The false self isn’t false. Nor is it bad; nor something to be rid of. It is the collection of personas we develop as we grow up. It’s how others see us and how we come to see and define ourselves. We call it false because it isn’t who we are in the core of our beings. We call it false because it may include defensive façades.
Messages come at us from the time we’re born; messages we internalize as definitions of who we are. They come from our parents or caregivers, our siblings, extended family, the media, friends, peers, teachers, coaches, and so forth. We naturally develop an image of who we are.
That image may be good or bad, it may be true or false, loving or unkind, helpful or dysfunctional. In most cases it is a combination. From those influences, we come to internal conclusions about who we are. We define ourselves as smart, dumb, happy, sad, winners or losers, athletes or uncoördinated, musical or tone-deaf, artistic or uncreative, etc. We all have a collection of adjectives that describe how we see ourselves because of how others saw us as we were growing up. We need these personas to function in our roles in workplaces, societies, and families.
Growing up, I got some very negative messages. I came to define myself as fearful, timid, a loser, a failure, not good enough, unlovable, and an intellectual chameleon. I also got some positive messages, so mixed with the negative were things like smart, good public speaker, skilled teacher, and leader. As an adult, my wife Kathy has helped add to the positive by telling me she sees me as creative, a good writer, a decent poet, and so on.
The shadow self is neither good nor bad. It is simply hidden. It’s those parts of us we do not see. We may not be aware of our own tendency towards egotism that we cover up with a false humility. We may not be aware of our own giftedness.
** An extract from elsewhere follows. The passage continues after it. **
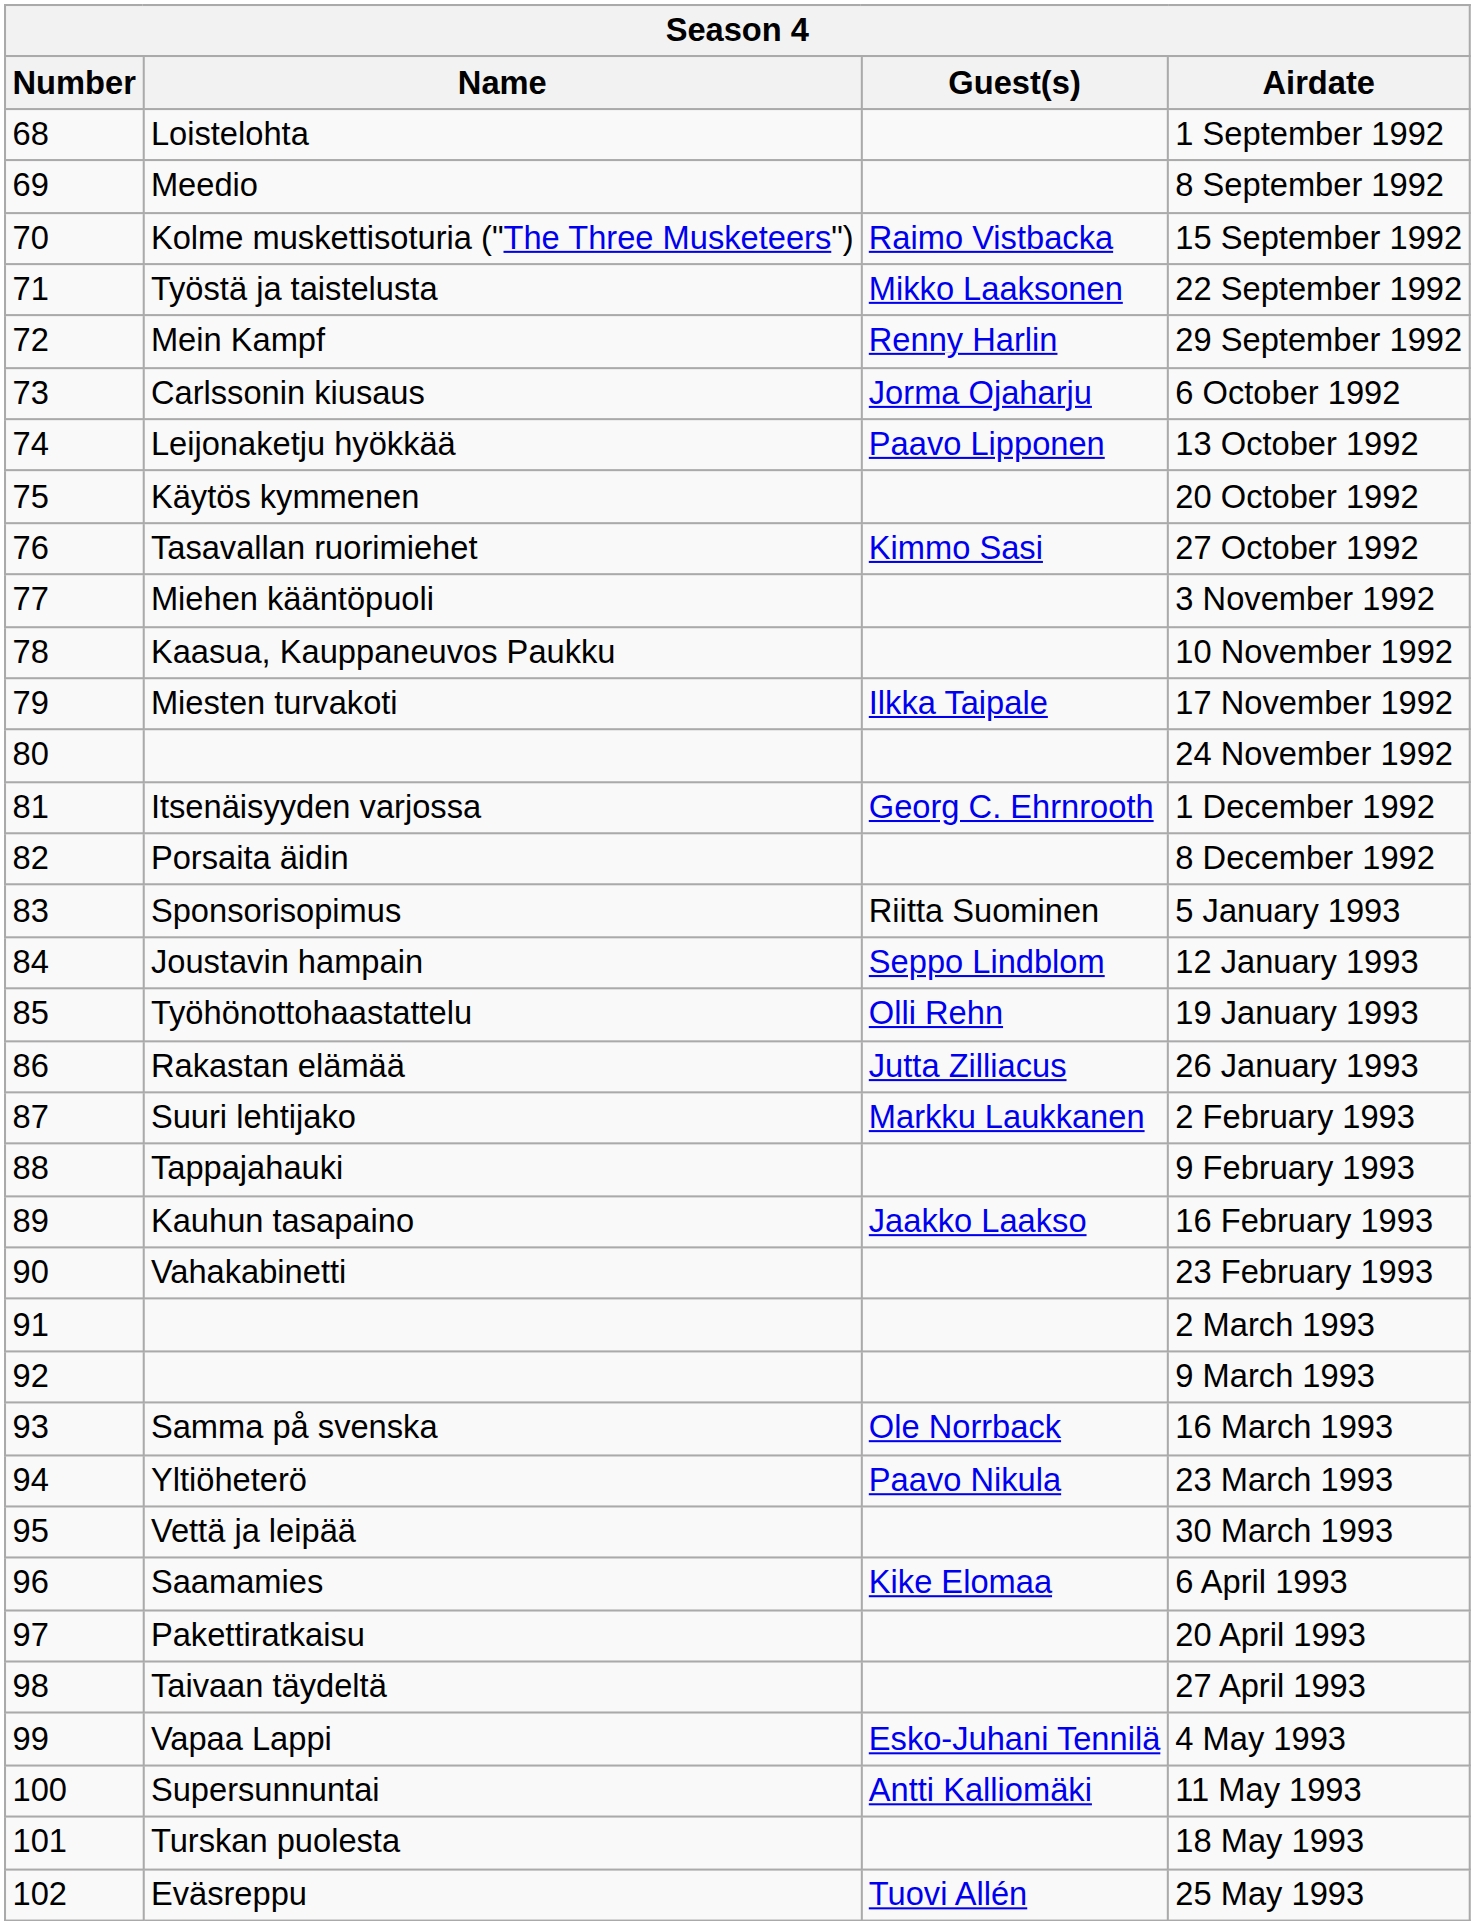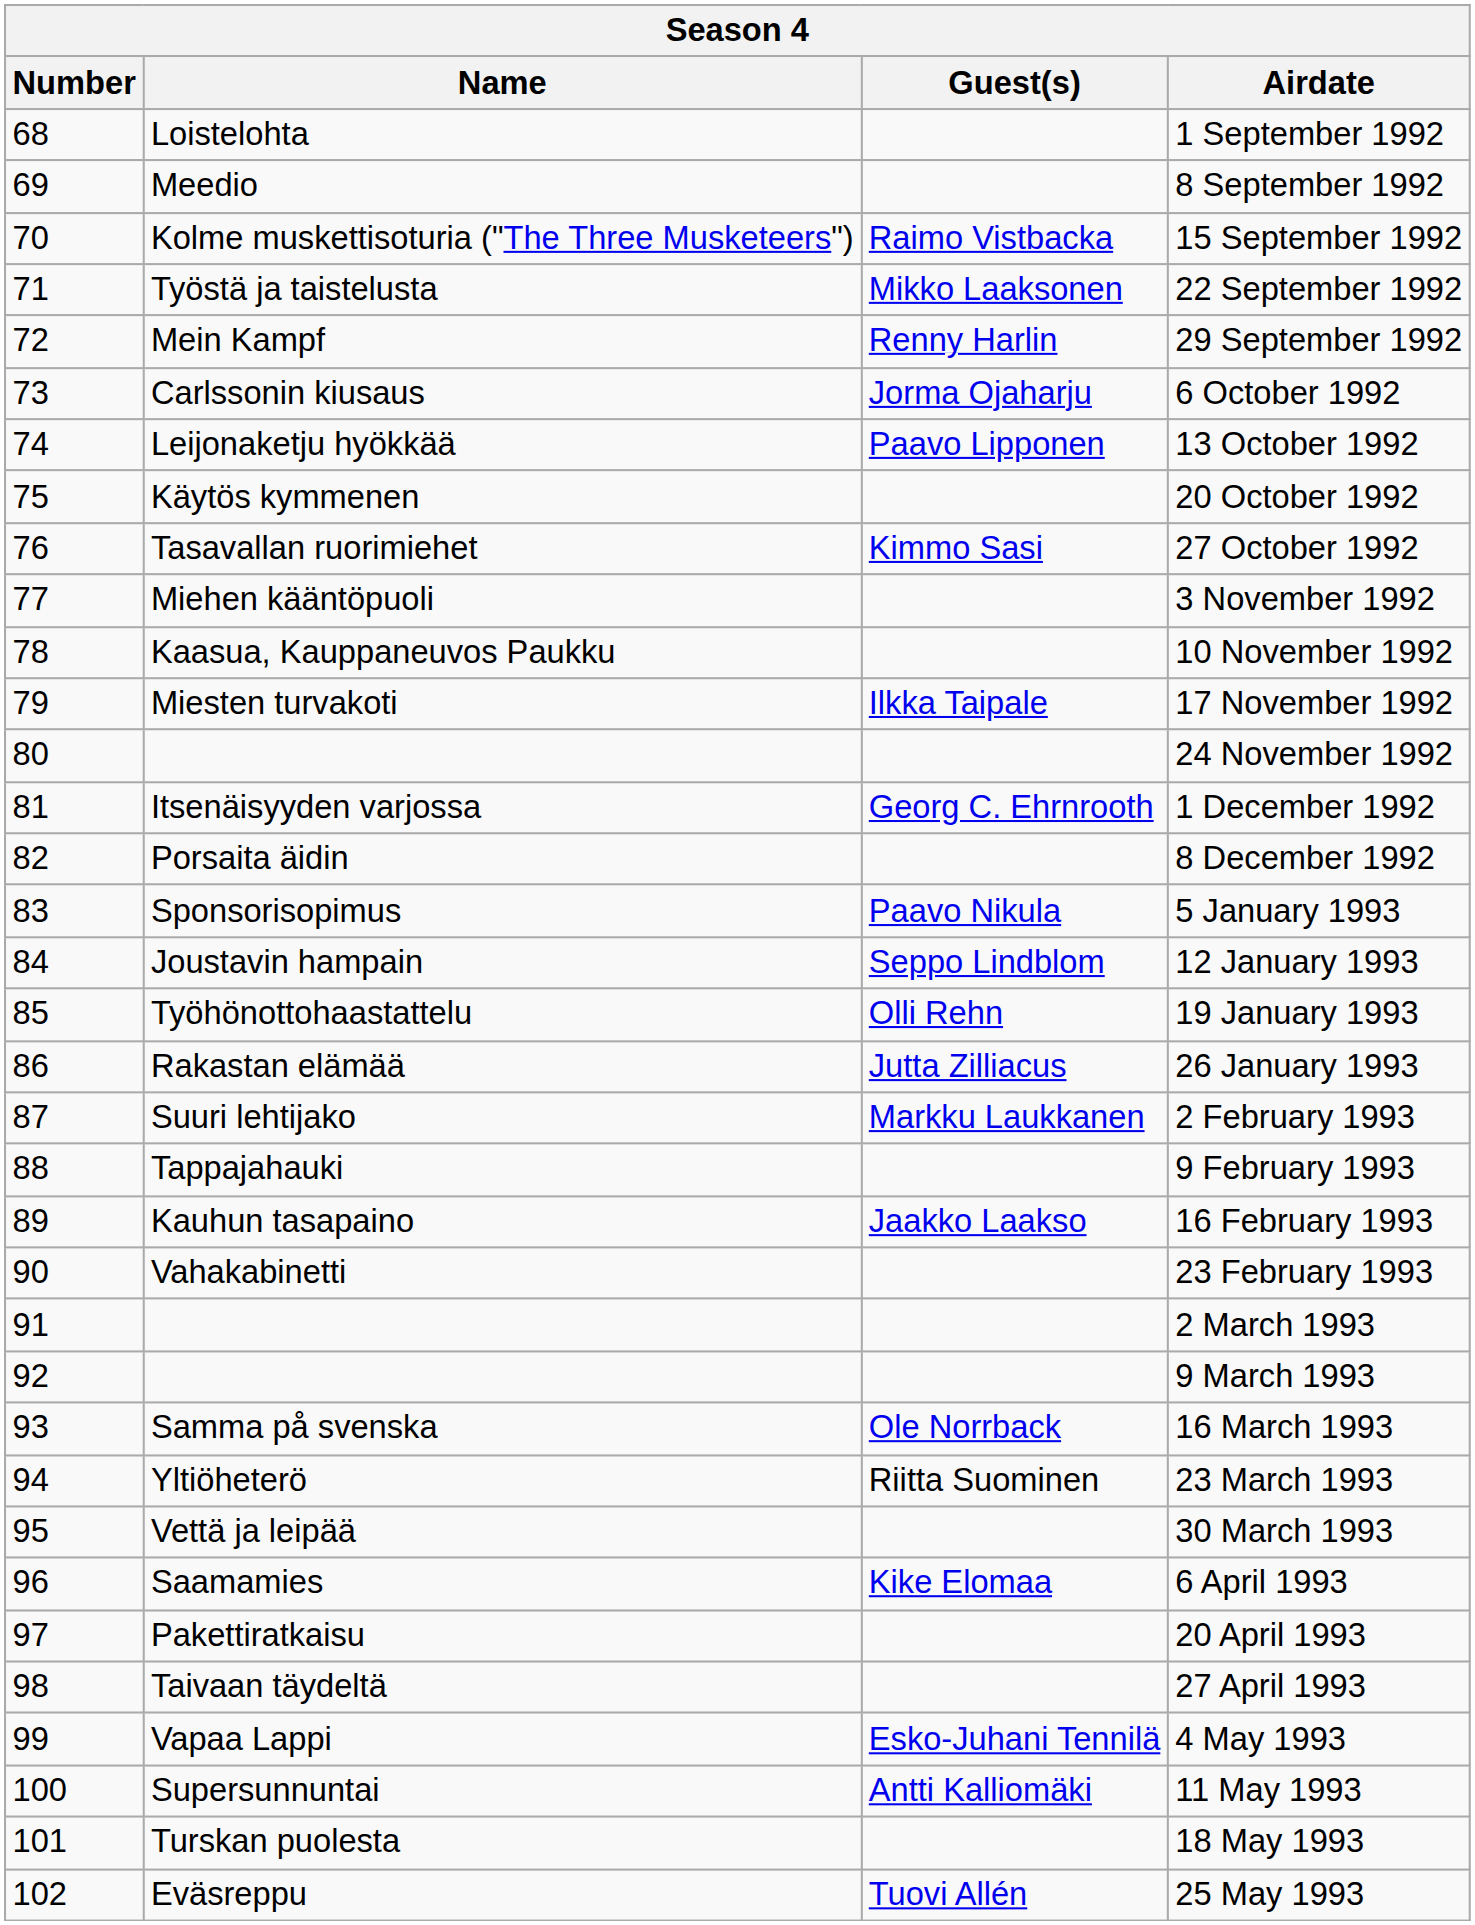5 January 1993 | Guest(s): Riitta Suominen -> Paavo Nikula
23 March 1993 | Guest(s): Paavo Nikula -> Riitta Suominen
I doubt it is possible to discover our shadow selves without outside help from a therapist, coach, guide, mentor, or soul-friend. Intimate others, especially those trained to pay attention, can see things in us that we can’t. Often, we can’t see the shadow self because it doesn’t fit with the false self. There are things we suppress (again, good and bad alike) because they contradict the persona we have come to see as “us.”
My spouse is my soul friend. She, along with my spiritual director, my spiritual directing supervisors, and therapists have shown me things about myself that were hidden from my awareness. I long for wholeness and so fall into envy – not envy of stuff, but envy of other’s depth of spirituality. I take criticism much more harshly than it’s meant. I have a creative side I long denied.
The true self is the authentic, deep-down, under-it-all essence of who we are. It is that part of us that relationally connects with the Divine. It is the quintessence of our existence. It is the inner-most part of us that most people never get in touch with.
Søren Kierkegaard said, “The deepest form of despair is not being who you are.” The true self slowly surfaces into consciousness if, and only if, we are deeply contemplative, focused on spiritual growth, passionately wanting to intimately know God, and are open to in-depth self-discovery.
We need depth-psychology, spiritual direction, an anam cara to help us. Depth-psychology looks to integrate the subconscious or unconscious mind with our conscious selves. Spiritual direction is best done with an anam cara. Anam cara is Gaelic for “soul-friend.” In the early Gaelic Christian church, parishioners sought out an anam cara as a spiritual teacher, guide, companion to walk with them more deeply into the Divine.
I have a long way to go (which is fine with me – life is about the journey, not just the destination). With the help of wise others, I’m starting to see my true self – God’s beloved son, bearing the divine image, a spiritual father, singularly focused on Jesus, a calming presence, a warm blanket of peace for those in turmoil. Even as I write those words, the false self screams, “You’re none of those things. You’re a phony!”
Spiritual growth involves laying to rest the negative personas, discovering the hidden me, and entering into connectedness with the true self and the God who created me and lives within me.